TEXT SEGMENT —
Have you not yet figured out that AlphaZero finds the patterns that matter? It finds them and then tunes them.
Stockfish only knows the patterns that programmers teach it.
AlphaZero discovers the patterns that matter itself.
Should AlphaZero, by your own reasoning, not be far superior to Stockfish?
Lyudmil Tsvetkov wrote:Was not the claim no one ever touches the code in Alpha, the only thing it knows is how to make legal moves?
The claim was no one touched it so far. BUT:
1) Re-trying the same thing on a more powerful NN still does't touch the 'code' (i.e. the learned info).
2) They don't have to keep doing that.
You got me totally confused, what the hell is the NN, is it a code, a machine, a combination of patterns or a self-learning oddity?
So, according to you, there is no code at all involved in Alpha?
If they touch it, then the Magic is gone, no self-learning any more.

(Chart understanding data)
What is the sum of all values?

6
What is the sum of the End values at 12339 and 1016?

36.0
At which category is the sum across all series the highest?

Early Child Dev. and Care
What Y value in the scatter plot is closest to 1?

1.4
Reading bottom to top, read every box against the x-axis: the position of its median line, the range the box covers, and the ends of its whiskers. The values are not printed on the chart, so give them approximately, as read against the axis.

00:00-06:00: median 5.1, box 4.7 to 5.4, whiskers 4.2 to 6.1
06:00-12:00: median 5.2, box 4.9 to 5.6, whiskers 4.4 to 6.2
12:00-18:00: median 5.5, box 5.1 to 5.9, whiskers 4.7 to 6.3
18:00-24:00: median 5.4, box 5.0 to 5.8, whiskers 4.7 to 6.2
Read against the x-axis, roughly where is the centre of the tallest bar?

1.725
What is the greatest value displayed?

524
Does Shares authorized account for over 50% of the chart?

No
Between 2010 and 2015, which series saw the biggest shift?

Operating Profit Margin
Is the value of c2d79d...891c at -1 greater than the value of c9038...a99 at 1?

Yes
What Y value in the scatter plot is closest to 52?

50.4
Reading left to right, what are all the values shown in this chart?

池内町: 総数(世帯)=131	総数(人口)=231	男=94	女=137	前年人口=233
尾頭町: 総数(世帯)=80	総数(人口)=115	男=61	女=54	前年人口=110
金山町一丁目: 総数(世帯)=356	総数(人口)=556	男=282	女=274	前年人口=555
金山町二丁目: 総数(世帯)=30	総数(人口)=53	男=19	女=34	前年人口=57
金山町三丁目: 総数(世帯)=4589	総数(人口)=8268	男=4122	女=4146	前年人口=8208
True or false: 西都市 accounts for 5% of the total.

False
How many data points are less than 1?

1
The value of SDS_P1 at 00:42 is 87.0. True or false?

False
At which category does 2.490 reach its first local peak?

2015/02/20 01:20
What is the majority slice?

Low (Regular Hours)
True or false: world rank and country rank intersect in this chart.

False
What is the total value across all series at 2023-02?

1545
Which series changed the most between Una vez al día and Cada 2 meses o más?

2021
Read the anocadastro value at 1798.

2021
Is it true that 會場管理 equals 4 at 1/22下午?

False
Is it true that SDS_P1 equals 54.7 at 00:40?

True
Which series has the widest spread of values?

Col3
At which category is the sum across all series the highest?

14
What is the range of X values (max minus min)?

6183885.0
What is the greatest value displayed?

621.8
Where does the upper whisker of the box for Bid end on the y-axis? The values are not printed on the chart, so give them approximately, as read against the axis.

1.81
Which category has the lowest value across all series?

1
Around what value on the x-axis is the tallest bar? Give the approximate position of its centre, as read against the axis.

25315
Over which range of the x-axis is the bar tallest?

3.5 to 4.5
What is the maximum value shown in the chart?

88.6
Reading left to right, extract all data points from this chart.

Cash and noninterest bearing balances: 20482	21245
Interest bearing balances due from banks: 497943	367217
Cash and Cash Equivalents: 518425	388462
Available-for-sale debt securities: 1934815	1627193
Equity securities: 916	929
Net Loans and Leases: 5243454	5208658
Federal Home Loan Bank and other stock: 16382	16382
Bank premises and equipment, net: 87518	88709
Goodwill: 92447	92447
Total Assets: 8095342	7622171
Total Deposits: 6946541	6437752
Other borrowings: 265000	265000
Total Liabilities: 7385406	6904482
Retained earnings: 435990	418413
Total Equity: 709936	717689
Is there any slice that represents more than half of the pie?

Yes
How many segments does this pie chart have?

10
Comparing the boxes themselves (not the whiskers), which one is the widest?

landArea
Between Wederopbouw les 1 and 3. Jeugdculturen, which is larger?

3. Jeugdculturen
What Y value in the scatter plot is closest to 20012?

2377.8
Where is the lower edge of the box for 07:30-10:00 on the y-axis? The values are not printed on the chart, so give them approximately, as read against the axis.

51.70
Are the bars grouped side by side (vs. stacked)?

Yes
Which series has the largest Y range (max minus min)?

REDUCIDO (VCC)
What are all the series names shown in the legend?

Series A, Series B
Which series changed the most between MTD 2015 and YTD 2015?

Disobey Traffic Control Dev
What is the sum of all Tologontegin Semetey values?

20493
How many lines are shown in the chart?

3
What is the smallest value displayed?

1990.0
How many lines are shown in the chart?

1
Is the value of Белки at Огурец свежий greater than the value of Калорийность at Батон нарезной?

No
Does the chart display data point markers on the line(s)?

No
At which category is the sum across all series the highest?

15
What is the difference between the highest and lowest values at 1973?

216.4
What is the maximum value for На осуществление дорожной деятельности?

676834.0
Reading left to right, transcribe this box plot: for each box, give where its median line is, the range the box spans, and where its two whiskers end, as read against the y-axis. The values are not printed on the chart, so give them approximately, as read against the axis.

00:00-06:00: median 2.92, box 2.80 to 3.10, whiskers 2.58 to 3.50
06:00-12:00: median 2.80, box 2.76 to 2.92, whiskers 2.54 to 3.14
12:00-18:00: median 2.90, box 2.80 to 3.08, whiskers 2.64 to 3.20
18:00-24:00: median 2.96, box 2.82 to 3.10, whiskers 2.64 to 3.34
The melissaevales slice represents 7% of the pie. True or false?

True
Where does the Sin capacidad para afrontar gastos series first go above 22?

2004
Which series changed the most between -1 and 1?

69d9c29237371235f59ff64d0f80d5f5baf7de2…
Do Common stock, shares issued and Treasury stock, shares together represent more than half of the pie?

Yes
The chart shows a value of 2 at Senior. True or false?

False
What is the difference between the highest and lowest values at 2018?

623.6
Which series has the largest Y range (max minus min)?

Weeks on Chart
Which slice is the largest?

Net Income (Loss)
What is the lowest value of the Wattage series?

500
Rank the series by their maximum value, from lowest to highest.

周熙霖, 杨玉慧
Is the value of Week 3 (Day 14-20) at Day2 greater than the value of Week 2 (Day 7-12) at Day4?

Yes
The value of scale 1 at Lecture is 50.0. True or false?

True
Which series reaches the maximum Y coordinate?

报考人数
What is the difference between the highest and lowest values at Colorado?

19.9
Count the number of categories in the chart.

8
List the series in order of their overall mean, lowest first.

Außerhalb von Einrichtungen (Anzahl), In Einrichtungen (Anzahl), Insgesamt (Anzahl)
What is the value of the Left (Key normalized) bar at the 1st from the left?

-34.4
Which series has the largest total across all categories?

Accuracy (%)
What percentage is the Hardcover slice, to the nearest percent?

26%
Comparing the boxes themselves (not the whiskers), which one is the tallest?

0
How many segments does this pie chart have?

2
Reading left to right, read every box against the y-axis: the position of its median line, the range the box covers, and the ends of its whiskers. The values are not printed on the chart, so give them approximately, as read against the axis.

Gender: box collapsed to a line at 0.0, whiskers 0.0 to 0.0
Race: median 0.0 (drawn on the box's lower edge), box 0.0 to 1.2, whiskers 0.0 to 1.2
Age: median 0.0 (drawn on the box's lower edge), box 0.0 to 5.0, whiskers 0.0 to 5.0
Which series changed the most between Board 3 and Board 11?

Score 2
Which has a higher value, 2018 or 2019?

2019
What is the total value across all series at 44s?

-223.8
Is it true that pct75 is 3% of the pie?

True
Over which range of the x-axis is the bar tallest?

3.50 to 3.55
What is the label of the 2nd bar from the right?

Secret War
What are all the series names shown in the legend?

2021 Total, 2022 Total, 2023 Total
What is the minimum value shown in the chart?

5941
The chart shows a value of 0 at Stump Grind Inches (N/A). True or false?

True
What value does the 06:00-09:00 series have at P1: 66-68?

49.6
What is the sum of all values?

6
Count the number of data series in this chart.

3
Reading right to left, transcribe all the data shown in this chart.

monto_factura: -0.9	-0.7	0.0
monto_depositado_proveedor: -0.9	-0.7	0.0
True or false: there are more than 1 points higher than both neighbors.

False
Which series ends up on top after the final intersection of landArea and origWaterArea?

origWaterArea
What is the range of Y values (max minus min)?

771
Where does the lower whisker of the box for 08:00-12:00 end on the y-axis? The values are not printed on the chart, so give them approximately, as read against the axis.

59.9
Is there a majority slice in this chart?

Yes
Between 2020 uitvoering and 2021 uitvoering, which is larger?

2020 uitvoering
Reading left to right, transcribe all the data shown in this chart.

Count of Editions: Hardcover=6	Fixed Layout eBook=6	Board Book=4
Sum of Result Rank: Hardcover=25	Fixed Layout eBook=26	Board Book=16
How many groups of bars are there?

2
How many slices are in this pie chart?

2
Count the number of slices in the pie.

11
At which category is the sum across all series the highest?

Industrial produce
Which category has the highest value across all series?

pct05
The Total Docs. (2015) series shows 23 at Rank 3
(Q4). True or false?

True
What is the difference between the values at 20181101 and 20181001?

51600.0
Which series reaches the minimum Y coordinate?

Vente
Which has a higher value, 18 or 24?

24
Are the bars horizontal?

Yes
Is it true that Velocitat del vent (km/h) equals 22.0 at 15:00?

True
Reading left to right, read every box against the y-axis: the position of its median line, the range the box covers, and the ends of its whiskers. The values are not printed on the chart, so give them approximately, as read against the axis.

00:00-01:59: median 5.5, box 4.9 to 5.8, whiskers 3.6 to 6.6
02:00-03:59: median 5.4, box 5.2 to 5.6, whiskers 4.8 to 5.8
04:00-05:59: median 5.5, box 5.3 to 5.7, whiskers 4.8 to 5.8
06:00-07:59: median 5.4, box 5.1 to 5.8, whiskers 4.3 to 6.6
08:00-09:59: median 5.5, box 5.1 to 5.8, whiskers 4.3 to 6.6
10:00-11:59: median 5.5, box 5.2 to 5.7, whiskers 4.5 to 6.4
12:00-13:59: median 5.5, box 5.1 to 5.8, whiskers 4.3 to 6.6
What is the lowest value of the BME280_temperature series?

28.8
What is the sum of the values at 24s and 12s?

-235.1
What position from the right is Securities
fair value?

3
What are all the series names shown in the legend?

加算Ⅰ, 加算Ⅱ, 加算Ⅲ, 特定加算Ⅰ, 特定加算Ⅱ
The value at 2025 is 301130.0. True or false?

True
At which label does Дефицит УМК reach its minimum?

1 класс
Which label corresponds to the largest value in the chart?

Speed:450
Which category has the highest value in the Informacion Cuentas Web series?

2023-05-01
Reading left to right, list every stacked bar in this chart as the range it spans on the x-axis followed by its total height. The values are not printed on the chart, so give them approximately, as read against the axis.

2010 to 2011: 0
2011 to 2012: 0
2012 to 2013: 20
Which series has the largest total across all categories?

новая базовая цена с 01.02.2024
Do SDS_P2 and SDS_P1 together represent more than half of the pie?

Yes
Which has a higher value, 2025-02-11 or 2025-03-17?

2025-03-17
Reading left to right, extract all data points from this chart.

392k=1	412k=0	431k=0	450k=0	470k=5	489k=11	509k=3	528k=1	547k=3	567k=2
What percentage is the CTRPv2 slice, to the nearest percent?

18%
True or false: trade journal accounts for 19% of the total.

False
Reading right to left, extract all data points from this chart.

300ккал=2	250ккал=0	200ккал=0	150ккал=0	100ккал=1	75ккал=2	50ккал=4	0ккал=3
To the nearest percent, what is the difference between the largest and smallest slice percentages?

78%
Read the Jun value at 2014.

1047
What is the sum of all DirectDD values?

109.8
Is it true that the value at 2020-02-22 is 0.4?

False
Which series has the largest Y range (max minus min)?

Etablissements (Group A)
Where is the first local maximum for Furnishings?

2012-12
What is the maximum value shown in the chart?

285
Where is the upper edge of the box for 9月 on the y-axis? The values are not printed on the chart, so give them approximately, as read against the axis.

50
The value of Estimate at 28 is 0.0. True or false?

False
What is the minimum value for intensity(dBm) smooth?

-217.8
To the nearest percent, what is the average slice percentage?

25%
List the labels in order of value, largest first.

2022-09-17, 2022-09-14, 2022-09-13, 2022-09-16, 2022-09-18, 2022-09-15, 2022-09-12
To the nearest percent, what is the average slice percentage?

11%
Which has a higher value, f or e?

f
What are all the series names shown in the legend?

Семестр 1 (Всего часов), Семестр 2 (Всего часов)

REQUIREMENT A — In the AlphaZero discussion, which patterns does Stockfish know?
REQUIREMENT B — Copy out the AlphaZero discussion from "Should AlphaZero, by" to "the learned info).".
REQUIREMENT C — Write the next part of the forum exchange about AlphaZero, picking up after its last line.

RESPONSE AREA A — Only the patterns that programmers teach it.

RESPONSE AREA B —
Should AlphaZero, by your own reasoning, not be far superior to Stockfish?
Lyudmil Tsvetkov wrote:Was not the claim no one ever touches the code in Alpha, the only thing it knows is how to make legal moves?
The claim was no one touched it so far. BUT:
1) Re-trying the same thing on a more powerful NN still does't touch the 'code' (i.e. the learned info).

RESPONSE AREA C —
If they just increase the hardware, that would probably not be the new NN.
Or, do you want to say that the hardware is the NN?
CheckersGuy wrote:Yeah 100 elo above stockfish isn't like what they have accomplished with Go. However, I wonder how strong alphaZero could get given more training and optimizations specific to chess. Since AlphaZero was, basically, for any board game I think there might be a lot of improvements.
Let's bet the improvements will be 0.0 in 5 years' time.
This is their peak.
You can not achieve an engine much stronger than 2800 with such algorithms.
Where did you get that figure from ? Any backup ?
Because Alpha basically plays very primitive chess, its only strength is outcalculation, and especially outbooking.
That is why it picks lines where it can outcalculate the opponent, and not knowledge-based ones.
One thing is certain: you can never achieve perfect play by just tuning patterns, unless you tune those strictly exclusively, and they certainly did not do that.
That is why SF currently is at a down: its patterns are over-tuned without exclusivity applied to them.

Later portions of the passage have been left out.